Sounds like the cut off you set is the same as mine. I didn't think anything in the box (racemic epi, IM epi, Benadryl, or Dex) would been helpful and from what I've read that was the case and I didn't know enough about the physiology to be sure. I think it's just such a rare thing that I am trying to brush up on the finer points of these airways, it's been a minute since I have came across this. The other problem is one I've mentioned in the past and not having a great sedatives, which is why I am trying to get a better gauge on how quickly these will progress and my limits on just how far I can stretch it. Otherwise it's go a bit rogue with a quick hit of fentanyl/versed and say sorry, not sorry after it's all said and done.

The way I see it, you only have two options in angioedema: You can intubate early before swelling becomes severe, or you can (possibly have to) cut the neck later. Intubating early is not necessarily ideal because from what I understand, even though the mild cases are anxiety-inducing, few cases of angioedema progress to extremis. OTOH, waiting has obvious disadvantages - if they do start to progress quickly you can be caught with your pants down. I think all things considered, keeping in mind how rare these cases are and how bad they can become, intubating early is probably the best approach, in general. Not necessarily in the field, but maybe.

Either way, once they are swollen to the point that they can't swallow their own oral secretions - or worse yet, have progressed to complete obstruction - they will almost certainly require a surgical airway. This is because at that point visualizing the glottis will be extremely difficult if not impossible, and since they'll have little physiologic reserve, you don't have time to spend trying things that are unlikely to work.
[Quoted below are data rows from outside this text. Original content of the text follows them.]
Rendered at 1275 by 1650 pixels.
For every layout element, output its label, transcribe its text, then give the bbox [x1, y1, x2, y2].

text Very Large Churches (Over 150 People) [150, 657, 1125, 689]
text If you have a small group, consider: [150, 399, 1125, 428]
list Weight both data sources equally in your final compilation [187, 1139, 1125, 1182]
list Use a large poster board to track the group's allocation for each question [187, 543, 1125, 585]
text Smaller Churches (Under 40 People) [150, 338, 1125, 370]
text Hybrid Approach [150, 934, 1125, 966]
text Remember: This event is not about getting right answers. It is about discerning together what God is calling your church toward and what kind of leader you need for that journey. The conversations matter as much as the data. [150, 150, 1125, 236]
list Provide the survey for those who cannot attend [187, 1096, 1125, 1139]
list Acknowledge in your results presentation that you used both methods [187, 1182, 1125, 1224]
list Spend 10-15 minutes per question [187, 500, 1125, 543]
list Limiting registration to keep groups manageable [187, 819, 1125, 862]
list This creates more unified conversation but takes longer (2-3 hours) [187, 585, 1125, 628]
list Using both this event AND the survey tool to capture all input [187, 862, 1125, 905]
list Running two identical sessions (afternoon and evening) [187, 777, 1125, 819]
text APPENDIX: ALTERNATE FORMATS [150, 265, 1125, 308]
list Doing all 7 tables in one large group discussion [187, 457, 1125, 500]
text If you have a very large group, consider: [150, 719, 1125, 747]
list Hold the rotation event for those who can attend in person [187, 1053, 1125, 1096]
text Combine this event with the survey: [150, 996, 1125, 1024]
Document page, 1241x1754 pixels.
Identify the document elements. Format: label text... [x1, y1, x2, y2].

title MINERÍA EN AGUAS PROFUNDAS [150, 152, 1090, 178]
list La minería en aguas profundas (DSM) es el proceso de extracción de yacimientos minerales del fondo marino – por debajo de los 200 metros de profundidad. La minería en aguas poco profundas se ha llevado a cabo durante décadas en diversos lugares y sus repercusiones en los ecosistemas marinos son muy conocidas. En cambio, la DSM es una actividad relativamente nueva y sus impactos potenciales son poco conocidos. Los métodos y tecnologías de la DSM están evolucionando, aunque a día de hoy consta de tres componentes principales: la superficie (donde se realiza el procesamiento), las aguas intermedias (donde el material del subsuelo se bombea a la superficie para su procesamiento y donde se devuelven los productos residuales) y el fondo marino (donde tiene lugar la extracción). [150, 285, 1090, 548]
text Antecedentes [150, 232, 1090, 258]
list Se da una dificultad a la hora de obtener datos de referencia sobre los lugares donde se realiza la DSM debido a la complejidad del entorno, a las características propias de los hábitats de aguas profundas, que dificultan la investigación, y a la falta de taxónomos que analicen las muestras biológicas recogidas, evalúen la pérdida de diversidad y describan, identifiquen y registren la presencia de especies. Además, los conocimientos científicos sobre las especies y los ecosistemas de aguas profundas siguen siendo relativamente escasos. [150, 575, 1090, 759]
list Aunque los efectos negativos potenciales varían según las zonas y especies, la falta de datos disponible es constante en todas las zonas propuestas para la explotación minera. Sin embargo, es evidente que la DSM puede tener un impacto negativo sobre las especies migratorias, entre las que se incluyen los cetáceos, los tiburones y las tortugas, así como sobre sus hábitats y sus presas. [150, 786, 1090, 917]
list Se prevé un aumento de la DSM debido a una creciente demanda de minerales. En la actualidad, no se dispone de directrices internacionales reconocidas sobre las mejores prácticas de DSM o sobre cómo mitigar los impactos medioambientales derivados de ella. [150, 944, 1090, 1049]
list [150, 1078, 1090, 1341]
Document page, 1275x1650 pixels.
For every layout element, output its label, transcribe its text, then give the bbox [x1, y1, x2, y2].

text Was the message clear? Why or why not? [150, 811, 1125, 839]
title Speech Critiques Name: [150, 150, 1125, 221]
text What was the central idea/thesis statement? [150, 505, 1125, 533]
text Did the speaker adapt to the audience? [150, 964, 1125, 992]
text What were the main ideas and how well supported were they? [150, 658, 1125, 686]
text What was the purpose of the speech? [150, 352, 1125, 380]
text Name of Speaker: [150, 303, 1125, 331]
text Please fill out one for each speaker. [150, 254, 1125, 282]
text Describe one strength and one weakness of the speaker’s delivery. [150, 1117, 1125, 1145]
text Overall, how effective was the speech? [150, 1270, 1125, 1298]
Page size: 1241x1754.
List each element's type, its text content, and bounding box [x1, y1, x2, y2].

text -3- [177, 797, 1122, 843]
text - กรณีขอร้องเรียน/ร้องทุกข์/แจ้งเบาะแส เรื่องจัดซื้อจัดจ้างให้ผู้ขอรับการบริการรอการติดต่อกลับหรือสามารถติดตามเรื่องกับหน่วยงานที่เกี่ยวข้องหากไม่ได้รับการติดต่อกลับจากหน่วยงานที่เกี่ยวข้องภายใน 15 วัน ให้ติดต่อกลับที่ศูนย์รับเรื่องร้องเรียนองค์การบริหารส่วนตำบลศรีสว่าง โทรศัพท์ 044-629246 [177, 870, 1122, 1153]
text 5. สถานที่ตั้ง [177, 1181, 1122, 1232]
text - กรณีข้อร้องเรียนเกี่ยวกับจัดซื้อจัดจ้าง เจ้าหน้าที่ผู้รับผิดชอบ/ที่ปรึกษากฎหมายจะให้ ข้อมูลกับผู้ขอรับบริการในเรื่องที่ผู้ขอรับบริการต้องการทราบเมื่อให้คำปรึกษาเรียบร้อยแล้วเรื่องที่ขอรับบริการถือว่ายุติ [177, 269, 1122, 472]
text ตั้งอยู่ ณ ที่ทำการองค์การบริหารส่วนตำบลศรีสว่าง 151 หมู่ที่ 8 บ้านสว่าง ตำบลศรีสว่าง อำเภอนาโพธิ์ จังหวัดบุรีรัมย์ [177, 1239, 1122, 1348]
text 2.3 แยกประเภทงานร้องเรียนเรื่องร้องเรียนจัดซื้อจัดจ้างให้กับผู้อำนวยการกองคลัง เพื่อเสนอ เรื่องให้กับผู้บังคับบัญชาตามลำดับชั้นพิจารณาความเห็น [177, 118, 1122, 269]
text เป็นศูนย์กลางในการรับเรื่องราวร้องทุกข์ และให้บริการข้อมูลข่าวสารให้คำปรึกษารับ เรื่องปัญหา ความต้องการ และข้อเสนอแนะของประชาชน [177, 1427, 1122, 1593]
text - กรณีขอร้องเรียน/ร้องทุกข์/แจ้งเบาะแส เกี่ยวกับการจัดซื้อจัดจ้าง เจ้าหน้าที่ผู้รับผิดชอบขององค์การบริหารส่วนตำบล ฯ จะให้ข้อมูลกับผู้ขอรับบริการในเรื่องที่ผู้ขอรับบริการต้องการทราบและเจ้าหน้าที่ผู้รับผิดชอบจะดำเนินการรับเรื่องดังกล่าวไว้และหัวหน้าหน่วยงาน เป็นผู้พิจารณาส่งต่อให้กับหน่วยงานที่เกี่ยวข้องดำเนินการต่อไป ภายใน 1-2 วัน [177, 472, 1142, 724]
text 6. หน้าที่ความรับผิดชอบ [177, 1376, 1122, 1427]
Because of that, I would probably not attempt to intubate this patient in the field under any circumstances. I would have done exactly what you did: oxygen, reassurance, as-rapid-as-is-safely-possible transport to an ED and give them as much heads up as possible so they can get all hands on deck. Have your airway stuff out and be mentally prepared to cric if things go downhill.

In the hospital, my approach would really depend on how well they were maintaining and how much / what kind of help I had. Once they start to crash, I would go straight to a surgical airway, just like I would in the ambulance. If I felt I had a little bit of time, a sitting, awake fiberoptic intubation may be an option, though I am not personally experienced with that. Maybe an awake attempt with the glide scope, but that seems like a long shot, especially if they can't lay back at all. A retrograde might be worth considering but I'd be concerned with causing coughing and gagging, which may worsen the picture.

All in all, it sounds like you did a good job. I probably wouldn't have done any different.